RNAseq analysis

In regards to RNAseq analysis:

I’m in the process of analysing RNA-seq data and I initially followed the HISAT2-StringTie-Ballgown pipeline, however, the most up to date version of ballgown does not recognize my StringTie files for some reason? It only recognizes tables from StringTiemerge, even tho the other StringTie outputs appear to be in the same format (tabular). I attempted an older version of Ballgown, which does recognize the StringTie files, however, it fails immediately after launching. I am now attempting to run Cuffquant to subsequently run Cuffdiff, thus trying a different pipeline, but I know the tools are deprecated and they are running very slowly.
I was hoping someone might have some tips regarding Ballgown, or could clarify if Cuffquant/Cuffdiff are still okay to use?

Asta

1 Like

I did not work with Ballgown but maybe this paper will be useful https://www.nature.com/articles/nprot.2016.095

As far as I know TopHat(2) is definitely outdated. TopHat uses a more simple approach based on empirical evidence in comparison to HISAT.
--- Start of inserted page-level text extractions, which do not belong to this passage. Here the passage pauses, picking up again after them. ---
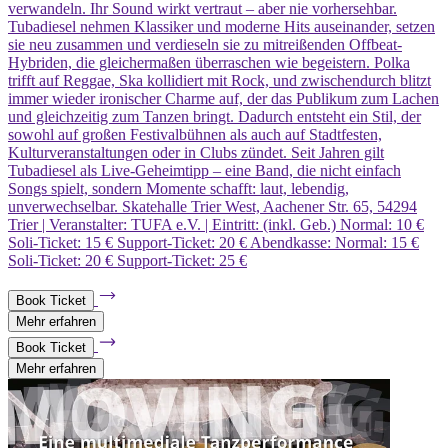
verwandeln. Ihr Sound wirkt vertraut – aber nie vorhersehbar.
Tubadiesel nehmen Klassiker und moderne Hits auseinander, setzen
sie neu zusammen und verdieseln sie zu mitreißenden Offbeat-
Hybriden, die gleichermaßen überraschen wie begeistern. Polka
trifft auf Reggae, Ska kollidiert mit Rock, und zwischendurch blitzt
immer wieder ironischer Charme auf, der das Publikum zum Lachen
und gleichzeitig zum Tanzen bringt. Dadurch entsteht ein Stil, der
sowohl auf großen Festivalbühnen als auch auf Stadtfesten,
Kulturveranstaltungen oder in Clubs zündet. Seit Jahren gilt
Tubadiesel als Live-Geheimtipp – eine Band, die nicht einfach
Songs spielt, sondern Momente schafft: laut, lebendig,
unverwechselbar. Skatehalle Trier West, Aachener Str. 65, 54294
Trier | Veranstalter: TUFA e.V. | Eintritt: (inkl. Geb.) Normal: 10 €
Soli-Ticket: 15 € Support-Ticket: 20 € Abendkasse: Normal: 15 €
Soli-Ticket: 20 € Support-Ticket: 25 €
Book Ticket
Mehr erfahren
Book Ticket
Mehr erfahren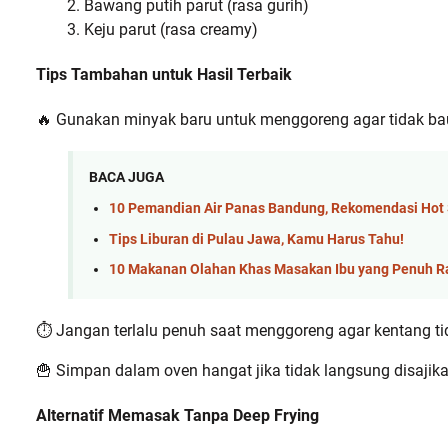
Bawang putih parut (rasa gurih)
Keju parut (rasa creamy)
Tips Tambahan untuk Hasil Terbaik
🔥 Gunakan minyak baru untuk menggoreng agar tidak bau
BACA JUGA
10 Pemandian Air Panas Bandung, Rekomendasi Hot S
Tips Liburan di Pulau Jawa, Kamu Harus Tahu!
10 Makanan Olahan Khas Masakan Ibu yang Penuh R
⏱ Jangan terlalu penuh saat menggoreng agar kentang ti
🍟 Simpan dalam oven hangat jika tidak langsung disajika
Alternatif Memasak Tanpa Deep Frying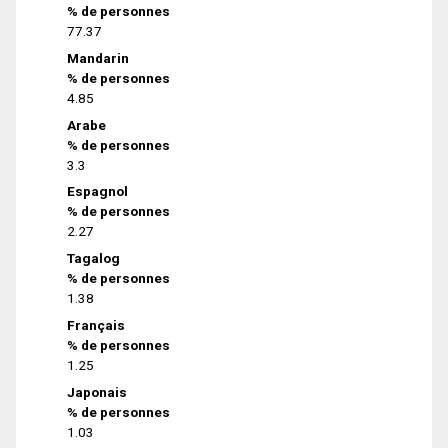
% de personnes
77.37
Mandarin
% de personnes
4.85
Arabe
% de personnes
3.3
Espagnol
% de personnes
2.27
Tagalog
% de personnes
1.38
Français
% de personnes
1.25
Japonais
% de personnes
1.03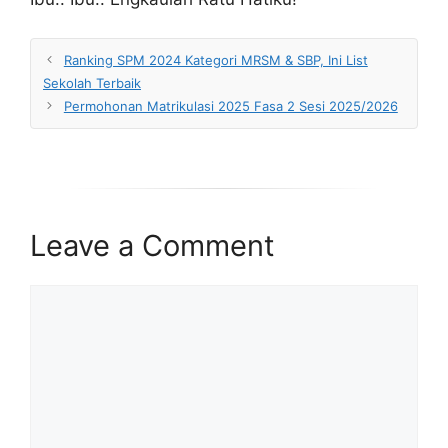
Ranking SPM 2024 Kategori MRSM & SBP, Ini List
Sekolah Terbaik
Permohonan Matrikulasi 2025 Fasa 2 Sesi 2025/2026
Leave a Comment
Comment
Cufflinks has not been maintained in years, however it looks like is still widely accepted (https://pdfs.semanticscholar.org/727b/ef807477c2e7fc2333328a19422fdebbe525.pdf)
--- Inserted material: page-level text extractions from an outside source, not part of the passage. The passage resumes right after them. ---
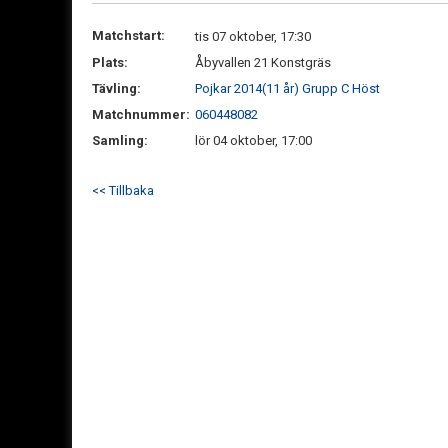
Matchstart:
tis 07 oktober, 17:30
Plats:
Åbyvallen 21 Konstgräs
Tävling:
Pojkar 2014(11 år) Grupp C Höst
Matchnummer:
060448082
Samling:
lör 04 oktober, 17:00
<< Tillbaka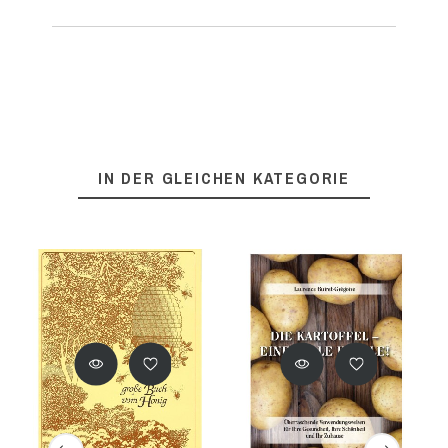
IN DER GLEICHEN KATEGORIE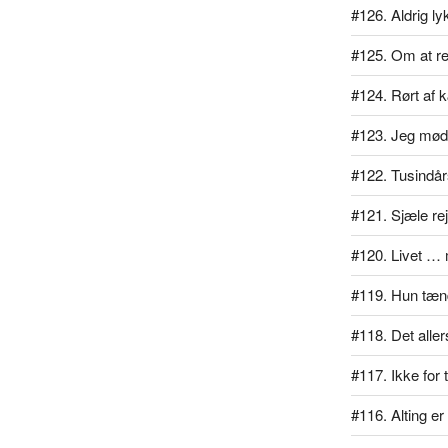
#126. Aldrig l
#125. Om at rej
#124. Rørt af 
#123. Jeg mødt
#122. Tusindå
#121. Sjæle re
#120. Livet … 
#119. Hun tænd
#118. Det alle
#117. Ikke for
#116. Alting er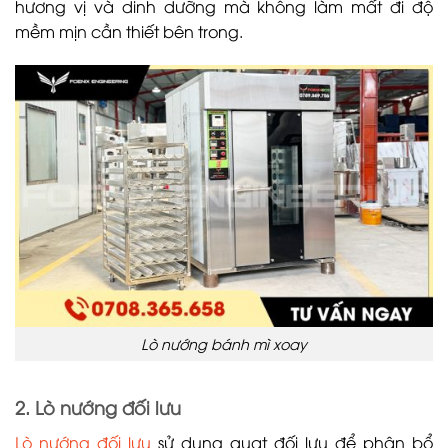
hương vị và dinh dưỡng mà không làm mất đi độ
mềm mịn cần thiết bên trong.
Lò nướng bánh mì xoay
2. Lò nướng đối lưu
Lò nướng đối lưu
sử dụng quạt đối lưu để phân bổ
You can look into salmon/kallisto/sailfish and the sleuth pipeline (https://pachterlab.github.io/sleuth_walkthroughs/trapnell/analysis.html) as an alternative to Tuxedo suite.

2 Likes

This tool was wrapped by a community contributor and I’m not sure if it will work with Stringtie input (likely just Cufflinks).

As @Sammy notes, Tophat and all of the Cuff* tools are considered deprecated in Galaxy (the entire Tuxedo suite of tools). None of the wrappers have been updated for quite some time.